### [Trecho da fonte]
Estudantes com deficiência visual e física comentam sobre a falta de acessibilidade nas bibliotecas de universidades públicas
As bibliotecas, desde o tempo de Alexandria, possuem um papel de detentoras da informação. Nos séculos passados, elas eram administradas por monges e frequentadas apenas por membros da igreja. Atualmente, esse caráter restrito cedeu lugar a um novo conceito de biblioteca: espaço que fornece informação em diversos formatos e para todos, ou deveria.
No Brasil, o acesso à informação para todos as pessoas é um direito assegurado pela Constituição desde 1988. Ao dizer todos, a lei se refere aos cidadãos brasileiros, nascidos ou naturalizados no país, que gozam dos direitos civis e políticos. Levando em consideração que esse fato é o primeiro passo para uma formação básica, a sociedade conta com diversos meios de acesso a esse recurso, dentre eles, as bibliotecas, que se mostram essenciais aos indivíduos do ensino superior.
Esses espaços públicos ou privados possuem acervos enormes e são utilizadas pela maioria dos alunos. Com a democratização do ensino superior crescendo no país, cada vez mais suas portas são abertas a diferentes realidades, buscando gerar a melhor experiência, mas na prática, estudantes com deficiência não são considerados no processo.

### [O que se espera]
Reproduza na íntegra, sem nenhuma alteração, o texto acima sobre a falta de acessibilidade nas bibliotecas universitárias.

### [Dados brutos]
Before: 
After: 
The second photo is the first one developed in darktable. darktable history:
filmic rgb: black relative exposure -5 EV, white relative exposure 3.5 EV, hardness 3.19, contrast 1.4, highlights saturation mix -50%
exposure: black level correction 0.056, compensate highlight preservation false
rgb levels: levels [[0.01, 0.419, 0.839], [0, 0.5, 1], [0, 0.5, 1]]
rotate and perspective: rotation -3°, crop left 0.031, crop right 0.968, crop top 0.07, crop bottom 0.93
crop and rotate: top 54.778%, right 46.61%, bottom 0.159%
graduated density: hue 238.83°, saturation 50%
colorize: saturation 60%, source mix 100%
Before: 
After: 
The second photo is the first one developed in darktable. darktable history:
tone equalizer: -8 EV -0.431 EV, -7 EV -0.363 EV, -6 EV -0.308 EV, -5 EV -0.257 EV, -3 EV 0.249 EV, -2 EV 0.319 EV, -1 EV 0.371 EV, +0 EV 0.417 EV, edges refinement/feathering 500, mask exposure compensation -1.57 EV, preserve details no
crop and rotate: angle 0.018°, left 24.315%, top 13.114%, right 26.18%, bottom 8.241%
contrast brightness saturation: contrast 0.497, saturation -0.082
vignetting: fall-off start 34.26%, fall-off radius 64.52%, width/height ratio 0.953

### [Resultado]
Estudantes com deficiência visual e física comentam sobre a falta de acessibilidade nas bibliotecas de universidades públicas
As bibliotecas, desde o tempo de Alexandria, possuem um papel de detentoras da informação. Nos séculos passados, elas eram administradas por monges e frequentadas apenas por membros da igreja. Atualmente, esse caráter restrito cedeu lugar a um novo conceito de biblioteca: espaço que fornece informação em diversos formatos e para todos, ou deveria.
No Brasil, o acesso à informação para todos as pessoas é um direito assegurado pela Constituição desde 1988. Ao dizer todos, a lei se refere aos cidadãos brasileiros, nascidos ou naturalizados no país, que gozam dos direitos civis e políticos. Levando em consideração que esse fato é o primeiro passo para uma formação básica, a sociedade conta com diversos meios de acesso a esse recurso, dentre eles, as bibliotecas, que se mostram essenciais aos indivíduos do ensino superior.
Esses espaços públicos ou privados possuem acervos enormes e são utilizadas pela maioria dos alunos. Com a democratização do ensino superior crescendo no país, cada vez mais suas portas são abertas a diferentes realidades, buscando gerar a melhor experiência, mas na prática, estudantes com deficiência não são considerados no processo.